Could you describe the live case you did at TCT?
This case was a very complex right coronary artery with an occluded stent virtually all the way to the ostium. Since the stent actually extended somewhat into the aorta, it was even difficult to seat the guide catheter. Needless to say, because of the unusual angulation of the entry of the guide into the stented segment, it was difficult to get wires to penetrate. We used the retrograde technique, using transeptal collaterals from the left anterior descending artery. Advancing the wire retrograde into the stent and then dilating retrograde allowed us to clear a path that would permit us, finally, to enter antegrade with a wire and balloons. We used the overlay of the GE CT to guide our path and minimize the need for repeated injections of fluoroscopy. The outcome was superb.

Where does the retrograde technique stand in terms of how people are approaching CTOs today?
Well, if you go to Japan, it’s very commonly done and I would venture to guess that maybe a third of CTOs in the Japanese major centers are being done this way. In the United States, it is much less frequent. In my mind, it is a very important tool because it will increase your success rate an extra 10%. In other words, in order to get success rates in the mid-to-high 80’s to the low 90s, you have to have facility with the retrograde technique.
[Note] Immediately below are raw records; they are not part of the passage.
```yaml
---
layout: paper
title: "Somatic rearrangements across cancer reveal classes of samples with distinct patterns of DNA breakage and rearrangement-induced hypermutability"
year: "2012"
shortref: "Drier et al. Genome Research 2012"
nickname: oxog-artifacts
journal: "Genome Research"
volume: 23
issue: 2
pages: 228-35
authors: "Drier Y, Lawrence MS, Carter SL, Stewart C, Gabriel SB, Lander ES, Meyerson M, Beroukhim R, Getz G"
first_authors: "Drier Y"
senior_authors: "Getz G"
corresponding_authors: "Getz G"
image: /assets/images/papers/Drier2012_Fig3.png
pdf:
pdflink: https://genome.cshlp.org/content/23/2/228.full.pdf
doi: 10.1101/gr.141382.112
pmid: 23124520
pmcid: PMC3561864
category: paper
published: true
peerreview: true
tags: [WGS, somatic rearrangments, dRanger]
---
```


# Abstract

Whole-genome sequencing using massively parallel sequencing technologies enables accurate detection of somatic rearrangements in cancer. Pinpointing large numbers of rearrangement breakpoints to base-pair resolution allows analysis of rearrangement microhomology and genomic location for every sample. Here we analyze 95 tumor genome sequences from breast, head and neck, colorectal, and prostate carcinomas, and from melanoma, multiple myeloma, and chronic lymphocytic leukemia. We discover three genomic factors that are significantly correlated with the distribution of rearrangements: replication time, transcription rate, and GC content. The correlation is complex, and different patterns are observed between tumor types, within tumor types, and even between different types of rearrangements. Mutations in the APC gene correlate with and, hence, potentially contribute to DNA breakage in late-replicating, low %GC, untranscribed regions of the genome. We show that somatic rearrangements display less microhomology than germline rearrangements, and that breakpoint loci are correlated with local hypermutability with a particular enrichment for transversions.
Are there any additional applications for the CT overlay technology beyond CTO usage?
If you think about it, you can apply it to anything. A very high percentage of patients coming into the lab already have CTs. So you could, for example, take the CTO overlay to any angioplasty you are doing, and just use the overlay to guide the wire, traversing the vessel, and not have to do repeated injections. The other applications where we are using this technology are not in coronaries. We are working on the ability to take these volume renderings and segment them out. We are then applying them to structural heart disease. There are two potential applications we are exploring: intramyocardial injections, i.e., stem cell work, and the potential for guiding transseptal catheterization by having the septum and the fossa ovale visualized and superimposed on the fluoroscopy.

How long have you been involved in the development of this technology?

We started this project about a year ago. We have the luxury and the good fortune of a pre-clinical laboratory at the Cardiovascular Research Foundation, the Skirball Center. We have the same Innova system at Skirball, so a great deal of the development work can be initiated there, and then we can move in to Columbia. This is a technology that I do believe will move forward rapidly. It is actually a hardware issue; there are no issues with patient safety or extra radiation exposure, so I think that after it is finalized in development, this technology will soon be dispersed widely in the cath labs.

 

References

1. Einstein AJ, Henzlova MJ, Rajagopalan S. Estimating risk of cancer associated with radiation exposure from 64-slice computed tomography coronary angiography. JAMA 2007 Jul 18;298(3):317-323.
2. Earls et al. Prospectively gated Axial Coronary CT Angiography: Improved Quality and Reduced Radiation Dose as Compared to Retrospectively Gated Helical Technique. Accepted in Oct 07 for publication in Radiology (pending publication).
3. Londt et al. Dose reduction of up to 89% while maintaining image quality in cardiovascular CT achieved with prospective ECG gating. Proceedings of the SPIE Mar 2007;6510:65102S.
4. Hsieh J, et al. Step-and-shoot data acquisition and reconstruction for cardiac x-ray computed tomography. J Med Phys Nov 2006:33(11):4236-4248.